With Kendrys Morales having departed for Toronto, the Royals have a void at designated hitter. The team has discussed rotation the position among regulars to rest them, but that option would almost certainly downgrade the offense. If the club is willing to spend money, however, the market is saturated with many designated hitter options. One of the better fits on the market may be Matt Holliday.
Holliday, who turns 37 in January, has had an illustrious career with the Rockies, Athletics, and Cardinals. He is a lifetime .303/.382/.515 hitter with 295 career home runs in 13 seasons. The seven-time All-Star is perennial threat for 20-25 home runs, and has a career walk rate of 9.9%. Last year was the tenth time in his career he has reached the 20-home run mark.
The Oklahoma native has seen his OPS decline in each of the last four seasons, and has missed significant portions of each of the last two seasons. The right-handed hitter suffered a quad strain in 2015 that limited him to just 73 games with a career-low four home runs. He bounced back to play 110 games last year, but missed six weeks with a broken thumb. He had a career low in batting average and OPS, but his line of .246/.322/.461 was still 7% better than league-average, according to OPS+.

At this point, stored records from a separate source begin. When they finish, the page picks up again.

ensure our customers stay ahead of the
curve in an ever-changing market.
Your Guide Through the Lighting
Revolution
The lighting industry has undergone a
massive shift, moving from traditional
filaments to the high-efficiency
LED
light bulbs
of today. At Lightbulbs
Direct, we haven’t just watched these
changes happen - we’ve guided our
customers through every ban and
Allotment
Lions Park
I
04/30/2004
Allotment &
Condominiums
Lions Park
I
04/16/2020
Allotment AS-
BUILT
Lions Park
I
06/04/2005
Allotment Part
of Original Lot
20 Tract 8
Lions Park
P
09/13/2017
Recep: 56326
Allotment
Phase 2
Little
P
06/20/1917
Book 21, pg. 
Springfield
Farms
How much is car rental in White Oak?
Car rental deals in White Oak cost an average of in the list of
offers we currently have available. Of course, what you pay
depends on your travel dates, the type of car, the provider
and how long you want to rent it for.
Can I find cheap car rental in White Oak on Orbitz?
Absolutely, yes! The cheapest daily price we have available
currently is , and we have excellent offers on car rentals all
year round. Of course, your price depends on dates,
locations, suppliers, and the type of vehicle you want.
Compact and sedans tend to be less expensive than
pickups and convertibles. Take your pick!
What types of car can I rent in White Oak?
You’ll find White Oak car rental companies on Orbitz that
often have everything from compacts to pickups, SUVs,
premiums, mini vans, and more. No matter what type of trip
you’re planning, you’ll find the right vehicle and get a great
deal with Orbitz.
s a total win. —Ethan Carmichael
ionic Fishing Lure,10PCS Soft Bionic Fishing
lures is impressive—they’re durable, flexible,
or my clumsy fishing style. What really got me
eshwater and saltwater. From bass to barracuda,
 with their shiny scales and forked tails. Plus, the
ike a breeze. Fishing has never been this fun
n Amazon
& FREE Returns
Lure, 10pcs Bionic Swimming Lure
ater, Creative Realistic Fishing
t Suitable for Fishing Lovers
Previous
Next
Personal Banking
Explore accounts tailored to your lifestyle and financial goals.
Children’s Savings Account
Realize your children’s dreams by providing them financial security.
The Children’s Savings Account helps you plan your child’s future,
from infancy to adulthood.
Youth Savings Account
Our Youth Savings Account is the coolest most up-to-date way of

Holliday’s poor batting average could be explained by an unusually low batting average on balls in play (BABIP) of .253. Last July, Eno Sarris at Fangraphs noted that based on his exit velocity and angle, Holliday should be expected to hit for a much higher average. He did hit better after that point, although he was limited to just 97 plate appearances in the second half due to his thumb injury.
At Fangraphs, Jeff Zimmerman noted Holliday’s significant decline in contact rate and pull rate in 2015 and identified him as someone who could potentially be in decline. However, his contact rate and pull rate improved significantly last year, and he posted his best ISO and home run-to-flyball rate since 2011. Most likely his decline in 2015 was due to his quad injury.
Still capable of playing outfield, Holliday may be more attractive than other designated hitter options who are more defensively-limited. Holliday is a well-below average defender in left field, but could probably fill in on occasion to give Gordon a rest against tough lefties. Holliday, however, has no experience in right field and has only played a handful of games at first base.
Holliday is noted as a terrific teammate and clubhouse leader. With his age and recent injury past, he would likely take a one- or two-year contract worth around $10-12 million per year. The Yankees are already said to be interested, and Holliday will draw interest from other American League clubs looking for a veteran bat, and perhaps even a few National League clubs as well. If the Royals increase payroll to make one more run at a championship in 2017, a contract for Holliday should be very doable. However, if they truly are cutting back on payroll, it seems unlikely they could fit his salary into their budget.